Swimmers follows a day in the life of several office employees. In between actual work, bouts of hilarity ensue. Sound like a familiar premise?

From TV shows to movies to comic strips, the office workplace has often been a fertile source of comedy. Sometimes the humor comes from poking fun at the more mundane and annoying aspects of office life, like endless typing, mindless paper work that no one reads and broken copy or coffee machines. Other times the humor has more to do with your workplace relationships, whether it’s with a clueless or adversarial boss or your cute cubicle-mate.
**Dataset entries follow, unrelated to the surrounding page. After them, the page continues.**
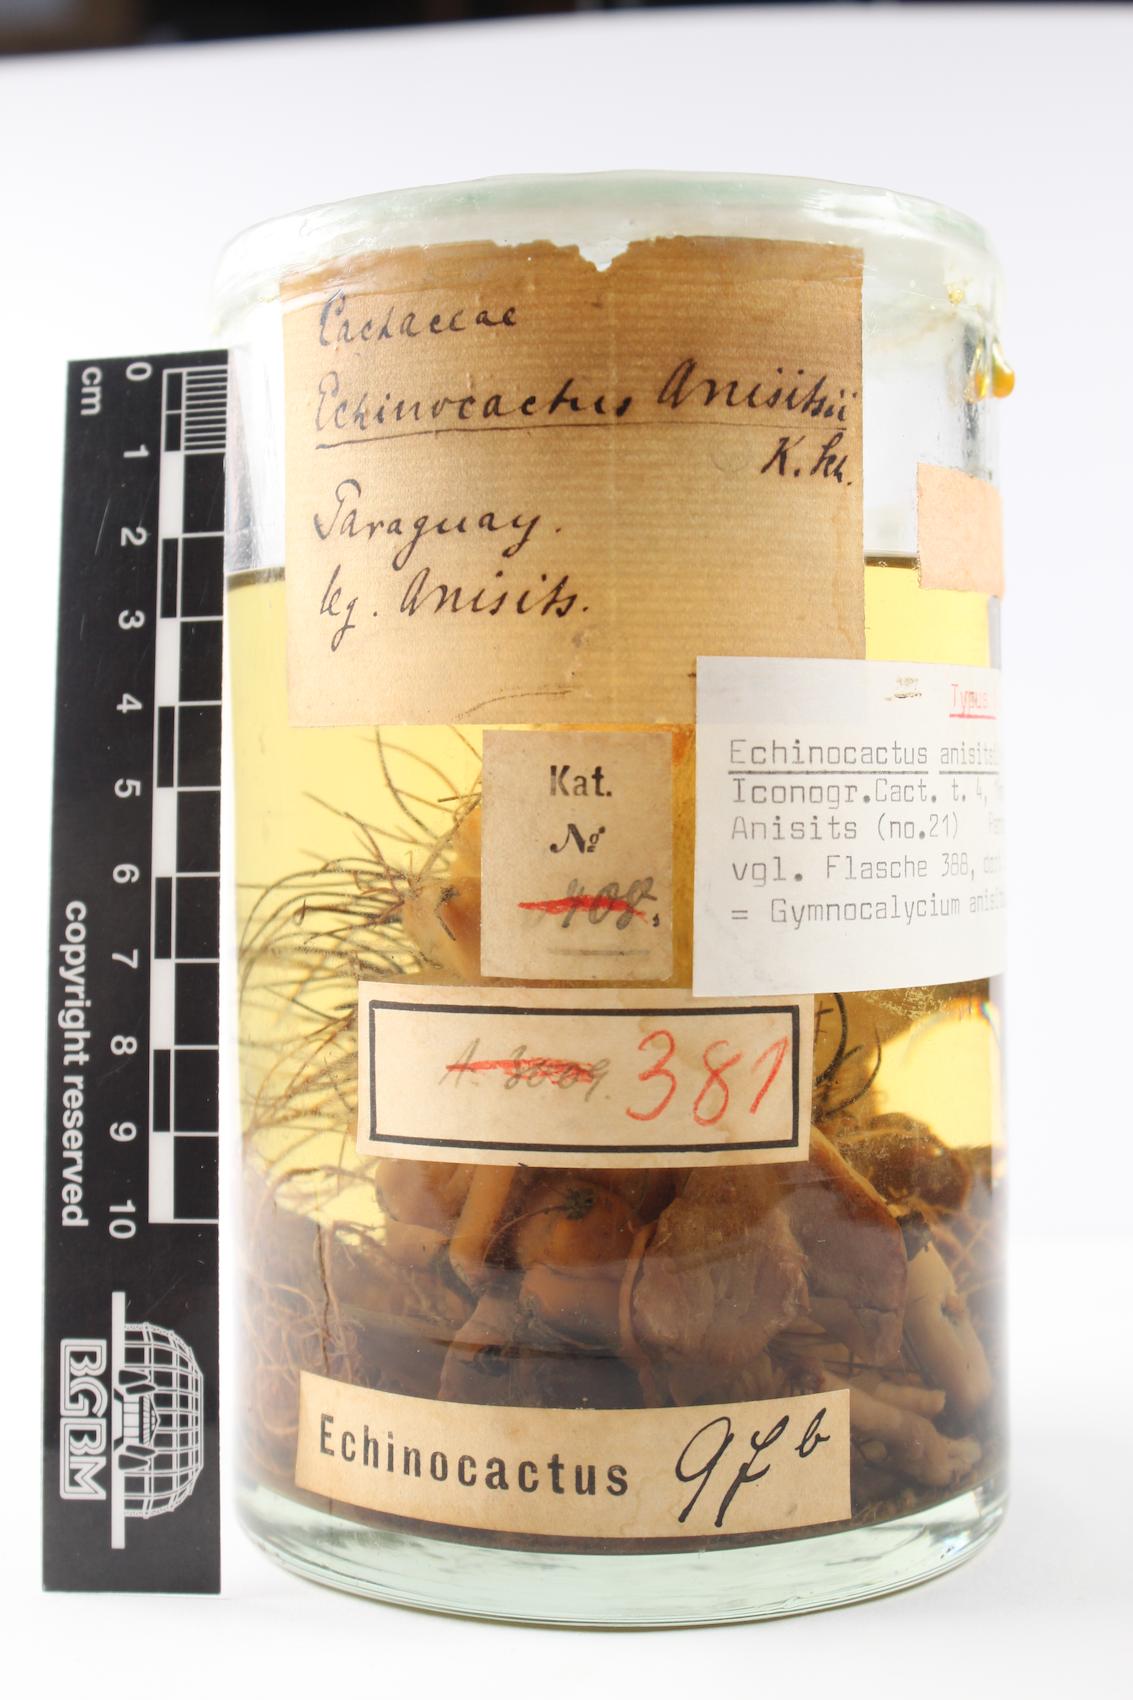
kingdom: Plantae
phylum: Tracheophyta
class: Magnoliopsida
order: Caryophyllales
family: Cactaceae
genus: Gymnocalycium
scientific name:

Before you dive into Swimmers’ wacky day at the office, here are some other classic office comedies to check out:

How to Succeed in Business Without Really Trying—This musical from the same team who wrote Guys and Dolls is based on a 1952 manual by Shepherd Mead, which satirizes office politics based on Mead’s experience at an advertising agency. While lead character J. Pierrepont Finch’s quick rise through the ranks is exaggerated, the song “Coffee Break” is a completely realistic depiction of the caffeine addiction that continues to afflict many in the workforce.

9 to 5—This 1980 comedy is the first—and perhaps best—in a long line of “Getting Revenge on the Boss” films. It follows three female office workers who are forced to put up with their sexist boss’ antics until they put their heads together and find a way to run the company behind his back. Though written more than thirty years ago, the character Violet’s struggle to get promoted over her male coworkers is shared by Swimmers’ character Farrah.

Dilbert—This long-running comic strip is set in a Silicon Valley office and follows an engineer, Dilbert, and his co-workers as they navigate the insanely bureaucratic world of 1990s corporate culture. Dilbert’s humor didn’t come from exaggerating office life—it came from exact replication. Many strips got their situations or dialogue verbatim from reader-submitted stories and real-life company slogans and memos.

Office Space—This 1999 film about IT workers is many people’s gold standard for the modern office comedy. A disenchanted programmer accidentally finds himself promoted when he stops caring about his job and famously seeks revenge on cubicles and printers all while blasting hardcore gangster rap.

The Office—This U.K. television series and its arguably more famous U.S. remake are both mockumentaries about a fictional paper company that is captained by a highly incompetent boss. The U.S. version, which lasted for 9 seasons, was a true ensemble piece, juggling many characters and multiple storylines. Swimmers, with its 11 characters, aims to do something similar.